C'est l'artiste incontournable du moment. On le voit partout et on parle surtout de lui partout : dans les médias internationaux et, bien évidemment, sur les réseaux... En ce moment, rien que l’évocation de son nom suscite une vague de réactions. En effet, Bad Bunny est un artiste qu’on ne présente plus et qui est considéré comme ayant révolutionné la scène musicale mondiale. Sa performance à la mi-temps du Super Bowl, le 8 février, et sa récente récompense aux Grammy Awards ont confirmé son statut de leader de la musique latine. Pour beaucoup, il est un symbole de fierté pour la communauté latino-américaine et un exemple à suivre pour les jeunes artistes.
Il y a quelques semaines, il avait retenu l’attention sur la scène de la Crypto.com Arena, à Los Angeles, en recevant le prix du meilleur album de musique urbaine pour son sixième album studio solo, Debí Tirar Más Fotos, lors la dernière cérémonie des Grammy Awards.
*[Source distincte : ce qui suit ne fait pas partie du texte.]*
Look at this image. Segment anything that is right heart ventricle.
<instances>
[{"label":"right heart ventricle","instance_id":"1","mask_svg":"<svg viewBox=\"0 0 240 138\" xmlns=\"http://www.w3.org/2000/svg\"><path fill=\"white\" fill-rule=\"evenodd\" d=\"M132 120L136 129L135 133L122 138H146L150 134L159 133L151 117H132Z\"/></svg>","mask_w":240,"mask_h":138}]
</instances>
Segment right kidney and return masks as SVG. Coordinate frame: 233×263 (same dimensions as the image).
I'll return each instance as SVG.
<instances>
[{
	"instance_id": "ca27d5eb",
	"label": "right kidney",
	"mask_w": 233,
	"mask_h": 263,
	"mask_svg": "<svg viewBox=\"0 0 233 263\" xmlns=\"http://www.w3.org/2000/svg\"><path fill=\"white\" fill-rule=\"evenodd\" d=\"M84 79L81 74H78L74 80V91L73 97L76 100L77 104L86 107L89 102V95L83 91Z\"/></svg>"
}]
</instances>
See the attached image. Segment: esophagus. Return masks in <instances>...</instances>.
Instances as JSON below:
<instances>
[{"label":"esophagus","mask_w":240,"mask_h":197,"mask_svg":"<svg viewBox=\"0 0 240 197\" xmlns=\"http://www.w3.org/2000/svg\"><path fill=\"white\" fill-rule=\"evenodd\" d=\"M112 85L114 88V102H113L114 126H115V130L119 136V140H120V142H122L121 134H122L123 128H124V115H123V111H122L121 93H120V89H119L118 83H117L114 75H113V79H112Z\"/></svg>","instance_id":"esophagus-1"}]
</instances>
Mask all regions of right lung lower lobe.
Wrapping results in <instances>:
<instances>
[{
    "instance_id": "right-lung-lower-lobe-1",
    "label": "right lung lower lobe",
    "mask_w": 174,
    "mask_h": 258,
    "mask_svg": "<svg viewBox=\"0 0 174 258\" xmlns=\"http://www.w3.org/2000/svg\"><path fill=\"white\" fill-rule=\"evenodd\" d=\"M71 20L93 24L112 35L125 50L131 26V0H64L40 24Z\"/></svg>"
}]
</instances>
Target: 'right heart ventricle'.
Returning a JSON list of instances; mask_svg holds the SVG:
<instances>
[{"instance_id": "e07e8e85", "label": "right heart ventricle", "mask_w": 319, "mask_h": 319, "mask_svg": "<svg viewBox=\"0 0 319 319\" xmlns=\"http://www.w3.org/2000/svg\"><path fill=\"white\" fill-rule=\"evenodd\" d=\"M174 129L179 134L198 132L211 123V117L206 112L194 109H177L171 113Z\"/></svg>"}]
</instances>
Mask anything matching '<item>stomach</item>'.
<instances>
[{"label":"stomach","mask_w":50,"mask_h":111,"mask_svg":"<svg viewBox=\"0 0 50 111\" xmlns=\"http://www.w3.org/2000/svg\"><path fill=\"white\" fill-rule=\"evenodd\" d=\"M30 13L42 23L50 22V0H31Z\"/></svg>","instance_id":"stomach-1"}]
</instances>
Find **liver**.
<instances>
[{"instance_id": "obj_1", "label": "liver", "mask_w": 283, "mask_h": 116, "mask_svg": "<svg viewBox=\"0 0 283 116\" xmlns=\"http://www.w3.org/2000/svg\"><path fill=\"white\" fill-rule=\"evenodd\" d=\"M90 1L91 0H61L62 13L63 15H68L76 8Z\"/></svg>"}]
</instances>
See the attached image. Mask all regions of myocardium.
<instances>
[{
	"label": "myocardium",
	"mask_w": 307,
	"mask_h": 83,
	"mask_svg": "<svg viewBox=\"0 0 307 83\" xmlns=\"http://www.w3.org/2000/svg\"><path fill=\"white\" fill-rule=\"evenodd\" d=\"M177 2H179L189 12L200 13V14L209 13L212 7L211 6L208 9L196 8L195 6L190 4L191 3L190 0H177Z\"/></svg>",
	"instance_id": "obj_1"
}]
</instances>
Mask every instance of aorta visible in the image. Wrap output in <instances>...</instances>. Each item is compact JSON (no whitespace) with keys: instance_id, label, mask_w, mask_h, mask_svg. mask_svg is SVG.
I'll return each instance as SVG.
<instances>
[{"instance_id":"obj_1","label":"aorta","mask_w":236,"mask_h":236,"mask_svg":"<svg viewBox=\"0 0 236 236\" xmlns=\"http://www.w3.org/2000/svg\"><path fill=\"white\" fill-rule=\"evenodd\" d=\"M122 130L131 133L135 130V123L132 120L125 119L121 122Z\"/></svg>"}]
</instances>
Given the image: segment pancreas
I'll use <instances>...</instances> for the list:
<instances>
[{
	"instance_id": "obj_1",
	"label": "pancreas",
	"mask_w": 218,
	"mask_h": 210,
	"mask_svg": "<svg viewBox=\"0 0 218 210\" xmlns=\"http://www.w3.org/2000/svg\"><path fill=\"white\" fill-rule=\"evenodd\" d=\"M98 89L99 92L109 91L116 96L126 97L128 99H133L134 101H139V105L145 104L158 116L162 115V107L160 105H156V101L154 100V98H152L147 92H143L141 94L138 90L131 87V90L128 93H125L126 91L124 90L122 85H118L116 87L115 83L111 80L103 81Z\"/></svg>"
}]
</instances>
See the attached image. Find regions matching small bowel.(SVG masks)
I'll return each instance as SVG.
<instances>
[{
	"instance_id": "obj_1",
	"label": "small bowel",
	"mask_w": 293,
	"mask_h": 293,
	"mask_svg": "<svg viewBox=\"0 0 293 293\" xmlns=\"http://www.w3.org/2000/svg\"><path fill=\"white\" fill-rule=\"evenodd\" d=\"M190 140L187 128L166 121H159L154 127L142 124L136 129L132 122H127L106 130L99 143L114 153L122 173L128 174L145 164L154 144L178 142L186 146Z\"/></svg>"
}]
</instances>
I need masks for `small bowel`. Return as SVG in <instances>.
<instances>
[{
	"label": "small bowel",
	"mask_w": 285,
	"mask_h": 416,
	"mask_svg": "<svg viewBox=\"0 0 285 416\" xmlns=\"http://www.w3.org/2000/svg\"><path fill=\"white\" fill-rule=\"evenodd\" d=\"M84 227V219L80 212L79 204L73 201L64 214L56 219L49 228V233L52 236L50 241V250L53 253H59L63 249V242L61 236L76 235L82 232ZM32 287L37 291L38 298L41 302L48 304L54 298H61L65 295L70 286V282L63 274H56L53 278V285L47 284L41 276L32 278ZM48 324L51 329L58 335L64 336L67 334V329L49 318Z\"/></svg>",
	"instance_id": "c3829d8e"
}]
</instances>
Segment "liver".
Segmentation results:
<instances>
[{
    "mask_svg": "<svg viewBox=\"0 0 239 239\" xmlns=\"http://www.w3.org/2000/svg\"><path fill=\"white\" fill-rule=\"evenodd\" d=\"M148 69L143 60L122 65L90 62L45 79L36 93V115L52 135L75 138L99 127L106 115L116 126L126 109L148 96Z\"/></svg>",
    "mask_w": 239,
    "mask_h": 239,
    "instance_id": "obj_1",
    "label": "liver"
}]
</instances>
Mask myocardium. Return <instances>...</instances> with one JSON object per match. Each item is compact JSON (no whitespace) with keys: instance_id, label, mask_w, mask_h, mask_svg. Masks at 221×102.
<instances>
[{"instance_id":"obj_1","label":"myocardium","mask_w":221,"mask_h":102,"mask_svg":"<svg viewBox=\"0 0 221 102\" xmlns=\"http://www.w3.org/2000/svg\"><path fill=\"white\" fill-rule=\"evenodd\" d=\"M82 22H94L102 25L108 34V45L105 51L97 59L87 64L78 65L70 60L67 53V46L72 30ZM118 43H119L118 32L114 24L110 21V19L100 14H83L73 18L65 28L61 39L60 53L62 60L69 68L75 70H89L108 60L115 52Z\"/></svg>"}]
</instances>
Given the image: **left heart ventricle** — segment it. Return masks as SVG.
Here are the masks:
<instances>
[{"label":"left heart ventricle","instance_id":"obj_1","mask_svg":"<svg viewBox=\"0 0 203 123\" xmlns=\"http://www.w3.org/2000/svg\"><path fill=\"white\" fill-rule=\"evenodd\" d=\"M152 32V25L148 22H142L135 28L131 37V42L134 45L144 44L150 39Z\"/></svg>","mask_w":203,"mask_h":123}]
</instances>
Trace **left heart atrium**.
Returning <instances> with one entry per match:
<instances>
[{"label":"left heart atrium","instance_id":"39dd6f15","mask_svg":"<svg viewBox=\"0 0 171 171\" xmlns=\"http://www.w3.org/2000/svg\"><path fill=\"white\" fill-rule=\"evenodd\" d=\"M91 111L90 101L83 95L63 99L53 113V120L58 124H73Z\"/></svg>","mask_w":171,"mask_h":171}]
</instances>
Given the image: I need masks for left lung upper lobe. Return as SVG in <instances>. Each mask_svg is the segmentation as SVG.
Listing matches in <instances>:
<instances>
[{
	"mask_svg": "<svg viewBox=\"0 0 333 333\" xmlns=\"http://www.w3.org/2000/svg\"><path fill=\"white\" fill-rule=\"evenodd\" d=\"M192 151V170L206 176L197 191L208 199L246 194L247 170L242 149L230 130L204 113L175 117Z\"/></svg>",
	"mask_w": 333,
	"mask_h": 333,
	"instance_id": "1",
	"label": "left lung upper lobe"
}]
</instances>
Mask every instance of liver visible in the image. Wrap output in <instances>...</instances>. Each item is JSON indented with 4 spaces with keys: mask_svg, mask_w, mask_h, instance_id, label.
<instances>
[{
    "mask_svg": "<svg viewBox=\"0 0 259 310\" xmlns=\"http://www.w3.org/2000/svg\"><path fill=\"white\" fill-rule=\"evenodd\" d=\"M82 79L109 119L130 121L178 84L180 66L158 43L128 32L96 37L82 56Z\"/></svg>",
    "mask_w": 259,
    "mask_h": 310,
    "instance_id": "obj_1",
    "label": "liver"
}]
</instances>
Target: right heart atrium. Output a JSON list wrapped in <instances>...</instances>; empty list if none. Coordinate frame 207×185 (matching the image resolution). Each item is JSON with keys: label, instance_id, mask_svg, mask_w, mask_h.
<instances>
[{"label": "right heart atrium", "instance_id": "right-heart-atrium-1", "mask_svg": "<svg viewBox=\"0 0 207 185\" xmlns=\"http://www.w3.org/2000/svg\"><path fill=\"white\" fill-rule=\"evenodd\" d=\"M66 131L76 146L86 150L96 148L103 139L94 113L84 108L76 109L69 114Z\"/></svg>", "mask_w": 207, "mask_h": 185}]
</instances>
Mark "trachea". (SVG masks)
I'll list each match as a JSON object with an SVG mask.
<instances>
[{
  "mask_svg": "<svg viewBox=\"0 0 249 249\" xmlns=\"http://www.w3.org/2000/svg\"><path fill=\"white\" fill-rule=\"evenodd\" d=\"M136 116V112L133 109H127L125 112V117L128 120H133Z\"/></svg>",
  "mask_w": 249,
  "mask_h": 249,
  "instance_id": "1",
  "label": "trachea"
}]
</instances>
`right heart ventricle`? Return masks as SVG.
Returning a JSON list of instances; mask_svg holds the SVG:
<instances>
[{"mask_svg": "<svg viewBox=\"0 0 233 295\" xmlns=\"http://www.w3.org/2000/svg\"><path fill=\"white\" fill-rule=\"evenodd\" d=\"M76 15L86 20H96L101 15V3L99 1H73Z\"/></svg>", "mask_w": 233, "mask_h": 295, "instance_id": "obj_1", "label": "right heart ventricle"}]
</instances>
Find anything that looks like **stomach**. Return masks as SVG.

Le rappeur portoricain, qui a également remporté le prix de la meilleure performance musicale mondiale pour Eoo, a aussi fait parler de lui suite à son discours dans lequel il a demandé le retrait des agents de l’immigration et des douanes américaines (ICE) dans un climat de violence croissante actuellement aux États-Unis.
«Je veux dédier ce prix à toutes les personnes qui ont dû quitter leur patrie, leur pays, pour suivre leurs rêves (...) Avant de remercier Dieu, je vais dire : dehors l’ICE. Nous ne sommes pas des sauvages, nous ne sommes pas des animaux, nous ne sommes pas des aliens : nous sommes des êtres humains, et nous sommes des Américains», avait-il souligné sous une salve d’applaudissements. «La seule chose qui soit plus puissante que la haine, c’est l’amour (...)», a poursuivi le rappeur de 31 ans. Celui que beaucoup considèrent comme le roi de la trap latine est, depuis sa performance éblouissante lors du Super Bowl, considéré comme un phénomène culturel.
Né le 10 mars 1994 à San Juan, Porto Rico, Bad Bunny, chanteur, rappeur, producteur et catcheur, a grandi dans un environnement musical. Il a commencé à chanter et à rapper à l’âge de 14 ans, et a rapidement gagné en popularité sur les réseaux sociaux. Son premier album, X 100pre, sorti en 2018, a été un succès immédiat. Porté par son parcours inspirant, il n’a cessé, ces derniers temps, d’attirer la lumière. En remportant le Grammy Award de l'album de l'année, il est devenu le premier artiste hispanophone à recevoir ce prix.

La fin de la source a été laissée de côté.